JAKARTA, Rubriksatu.com – Skandal tambang ilegal di Pulau Kabaena, Sulawesi Tenggara, menyeret nama-nama penting dalam lingkar kekuasaan. Dari sang gubernur hingga anak dan istrinya, dugaan keterlibatan dalam aktivitas pertambangan PT Tonia Mitra Sejahtera (TMS) memunculkan kekhawatiran akan praktik penyalahgunaan kekuasaan yang terorganisir.
Senin, 30 Juni 2025, Himpunan Pemuda 21 Nusantara (HP21Nusantara) menggelar aksi demonstrasi di dua titik strategis: Kantor Dewan Pimpinan Pusat (DPP) Partai Gerindra dan gedung Komisi Pemberantasan Korupsi (KPK) di Jakarta.

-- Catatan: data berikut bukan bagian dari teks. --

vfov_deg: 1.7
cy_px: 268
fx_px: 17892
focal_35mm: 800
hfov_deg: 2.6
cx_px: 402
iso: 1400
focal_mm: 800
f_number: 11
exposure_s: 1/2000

Massa aksi menuntut agar dugaan keterlibatan Gubernur Sultra, Mayjen (Purn) Andi Sumangerukka, dan keluarganya dalam aktivitas tambang ilegal diusut tuntas.
“Ini bukan sekadar pelanggaran lingkungan, tapi kejahatan terstruktur. Kekuasaan dijadikan alat perampasan sumber daya negara,” tegas Arnol Ibnu Rasyid, Ketua dan Koordinator Lapangan HP21Nusantara kepada awak media.

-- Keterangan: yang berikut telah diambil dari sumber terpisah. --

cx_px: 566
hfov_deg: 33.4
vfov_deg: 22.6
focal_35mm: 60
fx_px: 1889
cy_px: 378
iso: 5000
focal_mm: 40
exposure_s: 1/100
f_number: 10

Menurut Arnol, sejak PT TMS aktif melakukan ekspor ore nikel dari Kabaena pada 2019, kerusakan lingkungan tak bisa dihindari. Bukit gundul, hutan musnah, dan rusaknya pesisir menjadi saksi bisu eksploitasi besar-besaran di pulau kecil itu.
Yang lebih mengkhawatirkan, lanjut Arnol, kepemilikan saham mayoritas PT TMS diduga kuat berada di tangan keluarga Gubernur Sultra. “Putri dan istri gubernur mengendalikan saham utama. Ini bentuk kamuflase untuk menjauhkan nama sang gubernur dari jerat hukum,” ungkapnya.

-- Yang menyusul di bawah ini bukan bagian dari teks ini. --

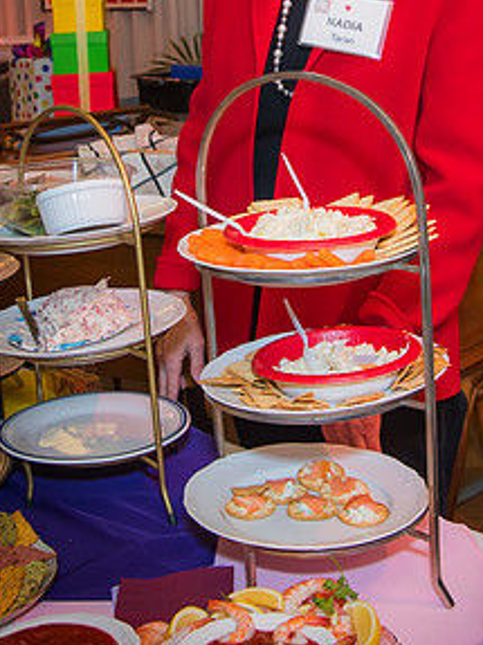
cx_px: 297
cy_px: 144
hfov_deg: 21.6
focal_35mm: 68
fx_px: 1266
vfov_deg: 28.1
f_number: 6.3
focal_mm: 29
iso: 800
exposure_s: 1/60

HP21Nusantara juga menuntut Partai Gerindra untuk mengambil tindakan tegas dengan mencopot Andi Sumangerukka dari jabatannya sebagai Dewan Pembina DPD Partai Gerindra Sultra.
“Kami menagih integritas partai ini. Jika terbukti terlibat, maka sang gubernur harus dipecat dari struktur partai dan direkomendasikan untuk diperiksa oleh aparat penegak hukum,” tegas Arnol.
Desakan itu juga menyasar penegak hukum seperti KPK dan Kejaksaan Agung. HP21Nusantara meminta institusi tersebut tidak tinggal diam dan segera menyelidiki keterlibatan keluarga Gubernur dalam perusakan lingkungan dan dugaan tindak pidana korupsi.
Arnol juga menyinggung soal harta kekayaan sang gubernur yang disebut-sebut melesat tajam pasca pensiun dari militer dan menjabat sebagai orang nomor satu di Sultra. Ia menduga, kekayaan tersebut berkaitan erat dengan aktivitas tambang nikel yang dilakukan secara sistematis dan tanpa pengawasan ketat.
“Ini bukan cuma soal tambang, tapi soal pengkhianatan terhadap rakyat, terhadap amanat reformasi, dan terhadap keadilan sosial,” pungkas Arnol.
Hingga berita ini diterbitkan, belum ada tanggapan resmi dari pihak PT TMS, Gubernur Sultra, maupun pengurus DPP Partai Gerindra. Sementara KPK dan Kejaksaan Agung masih belum mengeluarkan pernyataan terkait laporan masyarakat yang sudah masuk.
Pulau Kabaena kini menjadi simbol pertaruhan: apakah hukum bisa berdiri tegak di hadapan kekuasaan yang berlindung di balik nama keluarga, atau justru runtuh dalam diam yang terkoordinasi.